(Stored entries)
Begin

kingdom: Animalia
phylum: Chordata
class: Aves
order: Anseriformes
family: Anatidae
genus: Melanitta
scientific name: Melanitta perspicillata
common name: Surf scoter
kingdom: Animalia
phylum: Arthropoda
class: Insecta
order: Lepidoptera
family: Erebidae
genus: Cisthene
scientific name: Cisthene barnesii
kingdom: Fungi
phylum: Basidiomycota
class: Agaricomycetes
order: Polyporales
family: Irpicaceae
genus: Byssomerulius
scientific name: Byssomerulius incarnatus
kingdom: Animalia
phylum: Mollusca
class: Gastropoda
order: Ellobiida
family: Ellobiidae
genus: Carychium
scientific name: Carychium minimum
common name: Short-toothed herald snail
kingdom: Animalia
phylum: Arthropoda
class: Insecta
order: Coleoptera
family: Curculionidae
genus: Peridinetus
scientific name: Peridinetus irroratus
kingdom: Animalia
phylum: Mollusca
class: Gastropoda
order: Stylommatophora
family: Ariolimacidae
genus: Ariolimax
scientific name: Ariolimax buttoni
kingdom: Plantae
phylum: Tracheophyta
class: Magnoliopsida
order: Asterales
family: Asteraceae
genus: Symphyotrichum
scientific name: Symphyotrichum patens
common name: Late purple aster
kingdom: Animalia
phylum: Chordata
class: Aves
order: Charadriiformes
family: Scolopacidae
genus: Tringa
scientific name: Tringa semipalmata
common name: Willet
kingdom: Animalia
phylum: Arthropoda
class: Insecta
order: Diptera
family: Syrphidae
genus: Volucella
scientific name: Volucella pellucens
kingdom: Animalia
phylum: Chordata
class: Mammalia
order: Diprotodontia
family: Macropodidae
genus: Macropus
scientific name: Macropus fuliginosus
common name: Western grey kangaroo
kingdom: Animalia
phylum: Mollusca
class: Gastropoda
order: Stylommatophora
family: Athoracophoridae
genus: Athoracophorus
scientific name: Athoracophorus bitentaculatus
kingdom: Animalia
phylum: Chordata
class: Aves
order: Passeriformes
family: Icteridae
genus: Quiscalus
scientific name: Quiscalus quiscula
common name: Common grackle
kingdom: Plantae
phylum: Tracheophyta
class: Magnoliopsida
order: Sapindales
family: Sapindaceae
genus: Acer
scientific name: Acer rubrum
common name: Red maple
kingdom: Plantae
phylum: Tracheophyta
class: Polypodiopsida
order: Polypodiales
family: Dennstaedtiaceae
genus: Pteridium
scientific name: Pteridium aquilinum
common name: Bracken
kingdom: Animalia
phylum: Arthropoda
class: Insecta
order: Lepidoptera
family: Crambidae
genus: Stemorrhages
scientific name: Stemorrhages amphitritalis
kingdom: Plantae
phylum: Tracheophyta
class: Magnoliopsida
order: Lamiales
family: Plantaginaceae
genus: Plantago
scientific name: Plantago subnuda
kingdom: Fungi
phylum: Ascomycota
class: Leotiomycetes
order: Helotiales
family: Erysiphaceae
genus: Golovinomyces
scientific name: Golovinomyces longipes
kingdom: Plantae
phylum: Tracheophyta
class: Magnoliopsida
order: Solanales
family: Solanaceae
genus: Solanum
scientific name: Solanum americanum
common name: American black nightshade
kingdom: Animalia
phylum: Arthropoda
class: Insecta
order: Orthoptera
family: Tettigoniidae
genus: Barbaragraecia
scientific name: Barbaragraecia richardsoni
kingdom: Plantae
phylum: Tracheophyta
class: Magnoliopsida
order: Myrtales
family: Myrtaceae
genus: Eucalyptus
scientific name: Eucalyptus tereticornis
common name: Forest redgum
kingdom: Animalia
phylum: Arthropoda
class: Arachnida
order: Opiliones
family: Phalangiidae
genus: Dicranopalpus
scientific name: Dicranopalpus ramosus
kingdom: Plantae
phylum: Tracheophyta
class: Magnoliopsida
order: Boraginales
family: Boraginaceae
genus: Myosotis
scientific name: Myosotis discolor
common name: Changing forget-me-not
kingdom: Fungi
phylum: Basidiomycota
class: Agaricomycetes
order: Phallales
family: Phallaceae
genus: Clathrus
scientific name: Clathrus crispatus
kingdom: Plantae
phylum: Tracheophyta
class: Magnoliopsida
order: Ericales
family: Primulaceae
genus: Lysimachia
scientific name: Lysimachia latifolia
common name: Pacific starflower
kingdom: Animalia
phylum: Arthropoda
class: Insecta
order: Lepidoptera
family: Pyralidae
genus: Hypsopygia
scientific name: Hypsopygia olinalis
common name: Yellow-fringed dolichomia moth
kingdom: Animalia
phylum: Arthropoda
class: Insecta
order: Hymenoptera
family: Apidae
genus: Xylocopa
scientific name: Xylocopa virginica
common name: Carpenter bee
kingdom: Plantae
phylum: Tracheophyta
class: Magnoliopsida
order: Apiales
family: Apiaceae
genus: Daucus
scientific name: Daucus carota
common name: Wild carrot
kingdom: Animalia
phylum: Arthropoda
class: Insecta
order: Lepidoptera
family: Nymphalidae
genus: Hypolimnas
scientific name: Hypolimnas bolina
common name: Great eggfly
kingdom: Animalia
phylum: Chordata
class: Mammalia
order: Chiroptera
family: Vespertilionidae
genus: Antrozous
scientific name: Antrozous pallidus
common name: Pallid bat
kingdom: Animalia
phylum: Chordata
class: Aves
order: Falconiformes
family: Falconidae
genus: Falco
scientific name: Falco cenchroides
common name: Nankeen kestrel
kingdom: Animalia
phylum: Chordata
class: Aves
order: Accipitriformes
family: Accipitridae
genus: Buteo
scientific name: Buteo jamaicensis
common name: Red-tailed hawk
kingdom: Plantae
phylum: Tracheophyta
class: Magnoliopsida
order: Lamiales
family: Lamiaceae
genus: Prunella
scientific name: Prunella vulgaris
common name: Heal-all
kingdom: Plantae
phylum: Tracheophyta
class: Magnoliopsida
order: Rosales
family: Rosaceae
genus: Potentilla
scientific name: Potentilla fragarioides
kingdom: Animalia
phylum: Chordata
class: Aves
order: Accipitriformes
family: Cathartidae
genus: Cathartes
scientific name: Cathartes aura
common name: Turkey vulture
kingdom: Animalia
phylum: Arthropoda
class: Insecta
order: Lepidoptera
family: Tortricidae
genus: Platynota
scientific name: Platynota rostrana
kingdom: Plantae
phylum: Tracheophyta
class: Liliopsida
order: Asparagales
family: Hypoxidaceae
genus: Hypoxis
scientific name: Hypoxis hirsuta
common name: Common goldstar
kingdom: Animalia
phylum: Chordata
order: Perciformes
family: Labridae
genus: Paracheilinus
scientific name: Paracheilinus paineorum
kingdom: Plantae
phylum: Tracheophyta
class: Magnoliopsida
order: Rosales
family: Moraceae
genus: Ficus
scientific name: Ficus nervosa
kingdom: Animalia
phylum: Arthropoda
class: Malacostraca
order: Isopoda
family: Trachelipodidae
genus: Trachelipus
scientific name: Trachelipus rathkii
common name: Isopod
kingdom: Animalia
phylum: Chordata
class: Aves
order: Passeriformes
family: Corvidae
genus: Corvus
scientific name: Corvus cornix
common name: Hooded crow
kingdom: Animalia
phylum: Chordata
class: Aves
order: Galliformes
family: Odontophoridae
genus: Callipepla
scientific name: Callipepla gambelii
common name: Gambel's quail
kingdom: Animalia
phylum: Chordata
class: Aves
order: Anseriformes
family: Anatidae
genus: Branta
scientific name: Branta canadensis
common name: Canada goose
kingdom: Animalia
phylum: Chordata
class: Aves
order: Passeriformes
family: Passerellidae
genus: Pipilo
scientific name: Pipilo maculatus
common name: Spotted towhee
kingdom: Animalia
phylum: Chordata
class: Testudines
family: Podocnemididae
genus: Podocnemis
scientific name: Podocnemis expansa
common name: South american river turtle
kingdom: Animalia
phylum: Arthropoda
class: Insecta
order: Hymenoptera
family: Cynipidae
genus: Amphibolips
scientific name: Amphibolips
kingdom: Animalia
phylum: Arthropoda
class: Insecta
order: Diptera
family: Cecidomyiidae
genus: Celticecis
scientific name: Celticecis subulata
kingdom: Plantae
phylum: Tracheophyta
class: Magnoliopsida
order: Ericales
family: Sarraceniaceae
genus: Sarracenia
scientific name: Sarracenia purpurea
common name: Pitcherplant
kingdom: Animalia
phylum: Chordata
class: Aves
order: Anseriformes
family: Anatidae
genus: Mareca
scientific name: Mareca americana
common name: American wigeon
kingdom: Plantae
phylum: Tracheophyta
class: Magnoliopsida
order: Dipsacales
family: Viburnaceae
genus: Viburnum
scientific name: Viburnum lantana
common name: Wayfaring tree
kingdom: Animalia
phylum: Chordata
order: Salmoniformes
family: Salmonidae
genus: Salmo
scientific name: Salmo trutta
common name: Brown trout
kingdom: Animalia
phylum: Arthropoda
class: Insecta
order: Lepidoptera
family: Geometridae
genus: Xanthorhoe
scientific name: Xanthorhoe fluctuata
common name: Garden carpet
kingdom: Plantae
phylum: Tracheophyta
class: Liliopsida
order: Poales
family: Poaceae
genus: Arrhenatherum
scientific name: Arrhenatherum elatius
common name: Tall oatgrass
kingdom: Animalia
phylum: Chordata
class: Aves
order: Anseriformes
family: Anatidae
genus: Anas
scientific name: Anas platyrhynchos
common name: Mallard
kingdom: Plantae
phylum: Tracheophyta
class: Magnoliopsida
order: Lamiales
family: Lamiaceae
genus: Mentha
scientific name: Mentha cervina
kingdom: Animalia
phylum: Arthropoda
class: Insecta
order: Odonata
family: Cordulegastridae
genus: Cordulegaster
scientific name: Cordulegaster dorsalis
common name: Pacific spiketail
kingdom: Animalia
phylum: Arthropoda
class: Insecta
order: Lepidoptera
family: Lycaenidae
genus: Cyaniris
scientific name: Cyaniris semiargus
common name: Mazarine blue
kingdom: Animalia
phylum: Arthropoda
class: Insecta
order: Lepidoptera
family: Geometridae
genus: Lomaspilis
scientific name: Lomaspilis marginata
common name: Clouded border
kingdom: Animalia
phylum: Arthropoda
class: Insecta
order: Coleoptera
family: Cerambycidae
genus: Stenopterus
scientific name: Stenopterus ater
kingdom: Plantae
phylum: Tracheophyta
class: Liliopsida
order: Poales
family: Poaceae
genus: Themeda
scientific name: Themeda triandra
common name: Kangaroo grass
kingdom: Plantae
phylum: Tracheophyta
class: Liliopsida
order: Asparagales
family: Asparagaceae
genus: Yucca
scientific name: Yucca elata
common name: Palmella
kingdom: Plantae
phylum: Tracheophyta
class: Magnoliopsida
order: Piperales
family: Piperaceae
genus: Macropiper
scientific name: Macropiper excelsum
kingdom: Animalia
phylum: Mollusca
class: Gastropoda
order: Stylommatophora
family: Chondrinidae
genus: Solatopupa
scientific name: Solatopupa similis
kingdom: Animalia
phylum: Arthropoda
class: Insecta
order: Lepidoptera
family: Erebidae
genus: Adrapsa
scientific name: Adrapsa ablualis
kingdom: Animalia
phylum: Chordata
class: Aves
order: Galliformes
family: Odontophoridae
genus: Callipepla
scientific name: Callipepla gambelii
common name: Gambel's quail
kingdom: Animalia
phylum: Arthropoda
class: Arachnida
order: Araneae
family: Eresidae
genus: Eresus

End

Swap "scientific name" for "binomial" in everything from the line containing "genus: Macropus" down to the line containing "genus: Athoracophorus", and return only those lines with nothing else changed.

genus: Macropus
binomial: Macropus fuliginosus
common name: Western grey kangaroo
kingdom: Animalia
phylum: Mollusca
class: Gastropoda
order: Stylommatophora
family: Athoracophoridae
genus: Athoracophorus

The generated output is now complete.